◆ ENUNCIADO
Reescreva o trecho do texto sobre os financiamentos europeus que vai de "Se Portugal abdicar" até "dos Estados membros.", renomeando "Plano de Recuperação" para "PRR".

◆ TEXTO DO DOCUMENTO
⟨

Os financiamentos têm um valor nominal semelhante às subvenções a fundo perdido. Mas, nos financiamentos há uma seleção natural que afasta os projetos menos sustentáveis que ambicionam o apoio a fundo perdido como único “destino” e atraem os melhores projetos que são aqueles  que assumem o propósito de gerar condições de reembolso e responsabilizam os promotores no cumprimento dos objetivos.
Para um país com falta de capital, baixos níveis de poupança e escassez de recursos para investimento, abdicar de financiamentos de longo prazo assegurados pela Comissão Europeia, com taxas de juro próximas de zero, é um contrassenso sem qualquer justificação.
Ao apostar tudo nos apoios a fundo perdido, o Governo também se pode enganar quanto à facilidade no acesso aos recursos. De facto, em resposta à primeira versão do PRR, apresentada em outubro passado, a Comissão Europeia já pediu fundamentação das despesas, detalhe dos custos, detalhe das metas e ligação das despesas às reformas que se pretendem introduzir, sinalizando que não chega o anúncio de boas intenções e que não se comove com a necessidade.
Se Portugal abdicar dos financiamentos disponibilizados pelo Plano de Recuperação, irá assumir a falta de ambição quanto à utilização de recursos para promover o investimento sustentável. E também não terá muita margem de manobra para adiar as reformas apontadas no âmbito do semestre europeu nem para ignorar as linhas de orientação que a Comissão Europeia recomendou a cada um dos Estados membros.

⟩

(Dados recolhidos)
⟨

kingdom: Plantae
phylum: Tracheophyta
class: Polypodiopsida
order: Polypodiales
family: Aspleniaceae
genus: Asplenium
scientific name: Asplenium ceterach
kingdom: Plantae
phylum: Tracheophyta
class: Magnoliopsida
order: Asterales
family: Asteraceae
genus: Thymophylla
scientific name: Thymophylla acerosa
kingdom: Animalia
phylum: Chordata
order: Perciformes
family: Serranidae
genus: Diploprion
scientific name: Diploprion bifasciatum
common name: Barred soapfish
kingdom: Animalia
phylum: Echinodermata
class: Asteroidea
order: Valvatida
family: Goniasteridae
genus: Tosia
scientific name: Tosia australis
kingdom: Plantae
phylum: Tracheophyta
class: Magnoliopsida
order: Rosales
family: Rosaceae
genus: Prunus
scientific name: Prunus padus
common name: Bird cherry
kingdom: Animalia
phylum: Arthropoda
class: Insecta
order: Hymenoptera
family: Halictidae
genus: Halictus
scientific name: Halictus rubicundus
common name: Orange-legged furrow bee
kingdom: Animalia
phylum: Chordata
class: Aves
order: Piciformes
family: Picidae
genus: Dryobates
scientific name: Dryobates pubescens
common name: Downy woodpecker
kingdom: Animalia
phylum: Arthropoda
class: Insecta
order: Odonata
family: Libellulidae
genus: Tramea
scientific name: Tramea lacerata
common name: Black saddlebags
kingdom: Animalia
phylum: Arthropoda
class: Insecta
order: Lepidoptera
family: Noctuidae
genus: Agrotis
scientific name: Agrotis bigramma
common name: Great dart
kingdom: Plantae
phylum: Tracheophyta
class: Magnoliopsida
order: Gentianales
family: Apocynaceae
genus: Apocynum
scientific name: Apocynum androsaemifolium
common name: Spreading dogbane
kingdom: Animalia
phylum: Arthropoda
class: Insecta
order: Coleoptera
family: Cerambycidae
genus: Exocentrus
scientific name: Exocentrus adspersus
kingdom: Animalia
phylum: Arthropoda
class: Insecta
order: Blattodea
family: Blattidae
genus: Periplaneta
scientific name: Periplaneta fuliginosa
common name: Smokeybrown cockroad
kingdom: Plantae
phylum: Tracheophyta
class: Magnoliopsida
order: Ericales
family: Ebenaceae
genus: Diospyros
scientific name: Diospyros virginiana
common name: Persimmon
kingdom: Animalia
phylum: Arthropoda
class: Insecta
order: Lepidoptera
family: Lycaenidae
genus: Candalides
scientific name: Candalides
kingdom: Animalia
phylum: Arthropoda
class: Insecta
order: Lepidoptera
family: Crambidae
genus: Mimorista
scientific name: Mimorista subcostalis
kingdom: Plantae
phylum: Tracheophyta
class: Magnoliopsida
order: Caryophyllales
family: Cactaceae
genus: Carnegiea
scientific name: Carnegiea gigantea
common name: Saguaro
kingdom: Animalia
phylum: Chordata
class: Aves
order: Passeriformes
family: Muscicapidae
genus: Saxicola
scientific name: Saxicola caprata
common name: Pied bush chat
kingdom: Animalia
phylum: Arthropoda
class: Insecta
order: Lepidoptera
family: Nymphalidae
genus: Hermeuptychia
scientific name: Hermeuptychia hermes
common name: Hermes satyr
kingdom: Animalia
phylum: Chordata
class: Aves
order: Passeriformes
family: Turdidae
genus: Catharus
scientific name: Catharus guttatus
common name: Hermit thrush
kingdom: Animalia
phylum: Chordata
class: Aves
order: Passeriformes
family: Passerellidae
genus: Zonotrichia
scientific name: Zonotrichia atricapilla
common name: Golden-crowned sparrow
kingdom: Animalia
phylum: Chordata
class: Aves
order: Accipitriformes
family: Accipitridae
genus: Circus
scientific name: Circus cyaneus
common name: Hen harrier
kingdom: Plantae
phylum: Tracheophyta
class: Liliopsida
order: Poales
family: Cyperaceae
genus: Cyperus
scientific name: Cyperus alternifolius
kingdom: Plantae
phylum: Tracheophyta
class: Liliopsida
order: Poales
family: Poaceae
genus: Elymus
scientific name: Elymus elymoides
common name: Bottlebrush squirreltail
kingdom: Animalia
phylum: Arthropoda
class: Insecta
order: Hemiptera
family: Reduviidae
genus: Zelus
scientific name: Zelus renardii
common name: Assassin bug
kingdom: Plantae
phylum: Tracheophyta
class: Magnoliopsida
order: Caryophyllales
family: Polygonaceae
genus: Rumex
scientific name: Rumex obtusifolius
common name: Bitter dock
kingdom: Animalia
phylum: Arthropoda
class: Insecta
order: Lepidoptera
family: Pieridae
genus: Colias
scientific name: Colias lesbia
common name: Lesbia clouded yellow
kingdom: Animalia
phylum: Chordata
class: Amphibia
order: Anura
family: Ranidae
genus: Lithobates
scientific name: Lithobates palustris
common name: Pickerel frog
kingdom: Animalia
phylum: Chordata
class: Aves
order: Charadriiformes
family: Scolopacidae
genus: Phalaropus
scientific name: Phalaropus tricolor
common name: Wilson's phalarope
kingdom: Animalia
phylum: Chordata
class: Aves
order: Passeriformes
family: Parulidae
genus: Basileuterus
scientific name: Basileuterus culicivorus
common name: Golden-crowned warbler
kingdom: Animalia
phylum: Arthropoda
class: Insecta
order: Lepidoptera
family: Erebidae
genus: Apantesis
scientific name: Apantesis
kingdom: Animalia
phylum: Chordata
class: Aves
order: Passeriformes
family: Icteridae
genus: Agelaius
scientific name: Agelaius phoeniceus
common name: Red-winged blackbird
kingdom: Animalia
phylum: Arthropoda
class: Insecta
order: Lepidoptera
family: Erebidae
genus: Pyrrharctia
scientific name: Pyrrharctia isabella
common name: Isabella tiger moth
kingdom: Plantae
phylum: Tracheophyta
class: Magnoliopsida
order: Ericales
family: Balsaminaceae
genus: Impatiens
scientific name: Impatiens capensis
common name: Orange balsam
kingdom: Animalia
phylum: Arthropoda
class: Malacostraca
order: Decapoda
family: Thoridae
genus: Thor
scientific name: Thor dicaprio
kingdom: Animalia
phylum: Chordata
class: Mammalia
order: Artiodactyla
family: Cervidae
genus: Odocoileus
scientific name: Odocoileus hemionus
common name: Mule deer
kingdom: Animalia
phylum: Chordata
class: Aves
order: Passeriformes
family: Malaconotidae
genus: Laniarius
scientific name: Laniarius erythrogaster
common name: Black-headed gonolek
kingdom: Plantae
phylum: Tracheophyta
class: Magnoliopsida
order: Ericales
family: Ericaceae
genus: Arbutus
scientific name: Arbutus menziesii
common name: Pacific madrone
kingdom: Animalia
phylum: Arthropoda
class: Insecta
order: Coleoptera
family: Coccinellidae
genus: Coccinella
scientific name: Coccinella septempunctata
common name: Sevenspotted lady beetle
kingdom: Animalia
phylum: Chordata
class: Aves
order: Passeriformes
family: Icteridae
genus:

⟩

◆ RESPOSTA
Se Portugal abdicar dos financiamentos disponibilizados pelo PRR, irá assumir a falta de ambição quanto à utilização de recursos para promover o investimento sustentável. E também não terá muita margem de manobra para adiar as reformas apontadas no âmbito do semestre europeu nem para ignorar as linhas de orientação que a Comissão Europeia recomendou a cada um dos Estados membros.